Chida later worked as a teacher and became a fencing coach. 

Among his pupils was his own son Kenta, who won team silver in the foil at London 2012.

The Flame also travelled on the Sanriku railway, a line badly damaged in the 2011 disaster.

At the coastal village of Fudai, 15-year old schoolgirl Emi Kaneko carried a safety lantern onto the train.

As it travelled through Horinai station, locals raised a banner with the message: "Thank you for your assistance and cooperation for our restoration."

The train driver was 56-year-old Tomomi Yamazaki, who had worked for the railway company for 38 years and was stationmaster at Miyako Station.

"Sanriku Railway has continued running after overcoming a series of disasters, which must have encouraged the people around the world who have been watching it," said Yamazaki.

It is the second time that the Flame has travelled on the line. 

In March 2020, before the decision was taken to postpone the Olympics was taken, the lantern was carried board.

Earlier in the week the Relay had returned to public roads in Iwate Prefecture after arriving from Hokkaido, where there were only truncated lighting ceremonies, even in the city of Sapporo, which will host the marathon.

In Shizukuishi, Iwate Prefectural Governor Takuya Tasso lit the cauldron before handing the Flame to 21-year-old Nordic combined skier Yura Murakami.

She ran through an avenue of youngsters waving fans decorated with German flags in recognition that the town was a designated host city for Germany during the Games.

Keniki Kurosawa helped in the reconstruction of Ishinomaki and carried the Flame aboard a canoe.

He told Japanese television station NHK: "I did not want to lose to the tsunami.

"I applied for it. 

"I do not want to lose to the tsunami! 

"I want to encourage the local people and remember the victims. 

"I want to be with my thoughts."

He was among many Torchbearers chosen because of their work with reconstruction efforts.

In Higashimatsushima, university student Hikaru Takeyama, now 20, had been in a vehicle with her family when the tsunami struck. 

Their home was destroyed but she joined a scheme where locals speak about their disaster experience to help promote the region.

"I want to give something back," Takeyama told Jiji Press.

"I want to show my gratitude. 

"I'm happy if people become interested in visiting disaster-affected areas."

After grey skies and rain during much of the week, there was sunshine in Yuriage Harbor as Mei Kukichi took the Torch. 

She had been fitted with a pacemaker after collapsing at school, which has enabled her to continue with basketball. 
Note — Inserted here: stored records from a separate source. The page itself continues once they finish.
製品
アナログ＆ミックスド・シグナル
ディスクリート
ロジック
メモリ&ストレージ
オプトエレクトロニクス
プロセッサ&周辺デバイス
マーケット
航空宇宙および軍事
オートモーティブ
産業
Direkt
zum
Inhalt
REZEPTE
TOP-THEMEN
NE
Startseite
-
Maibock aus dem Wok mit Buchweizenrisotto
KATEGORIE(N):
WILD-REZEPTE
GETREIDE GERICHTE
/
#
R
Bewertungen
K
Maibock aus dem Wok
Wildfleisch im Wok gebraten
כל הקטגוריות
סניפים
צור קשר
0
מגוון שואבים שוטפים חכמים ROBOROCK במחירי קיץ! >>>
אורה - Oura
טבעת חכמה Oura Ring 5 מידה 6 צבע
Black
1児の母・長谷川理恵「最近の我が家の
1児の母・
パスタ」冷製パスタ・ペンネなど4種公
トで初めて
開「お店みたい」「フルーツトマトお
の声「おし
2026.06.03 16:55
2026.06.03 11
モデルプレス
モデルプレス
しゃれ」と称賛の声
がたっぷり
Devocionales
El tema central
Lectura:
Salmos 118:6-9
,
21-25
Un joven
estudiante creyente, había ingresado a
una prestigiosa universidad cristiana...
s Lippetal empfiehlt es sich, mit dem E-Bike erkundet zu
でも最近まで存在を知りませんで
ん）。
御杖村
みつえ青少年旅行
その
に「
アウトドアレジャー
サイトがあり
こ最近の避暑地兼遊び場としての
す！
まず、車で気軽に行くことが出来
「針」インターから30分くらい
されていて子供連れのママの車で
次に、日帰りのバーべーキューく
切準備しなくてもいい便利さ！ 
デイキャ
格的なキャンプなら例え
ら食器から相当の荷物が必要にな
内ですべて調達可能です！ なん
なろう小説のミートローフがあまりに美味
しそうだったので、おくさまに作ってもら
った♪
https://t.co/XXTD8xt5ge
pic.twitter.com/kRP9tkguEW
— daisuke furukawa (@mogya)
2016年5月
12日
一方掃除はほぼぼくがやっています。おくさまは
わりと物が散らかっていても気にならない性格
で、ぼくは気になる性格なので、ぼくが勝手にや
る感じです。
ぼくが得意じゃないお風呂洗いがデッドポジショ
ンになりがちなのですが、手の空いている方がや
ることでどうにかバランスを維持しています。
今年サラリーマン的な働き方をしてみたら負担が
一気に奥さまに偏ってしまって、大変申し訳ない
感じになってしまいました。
The final leg in Miyagi Prefecture was another "alternative" lighting ceremony at Miyagi Nohara Park Athletic Field in Sendai.

Runners carried the Flame on the athletics track at Miyagi Hohara Park stadium as drummers dressed in white, with danced beats to accompany their progress. 

A group of invited guests in masks watched as Masaki Sasaki, a weightlifter who hopes to compete at Paris 2024, lit the celebration cauldron.

He was accompanied on stage by some of the other Torchbearers.

With one month until the first sporting events of the Games, the Flame is now in transit to Shizuoka, the 41st of 47 prefectures to be visited.

The Flame is scheduled to reach the Tokyo Greater Metropolitan area on July 9 and be carried through municipal districts before the opening ceremony on July 23.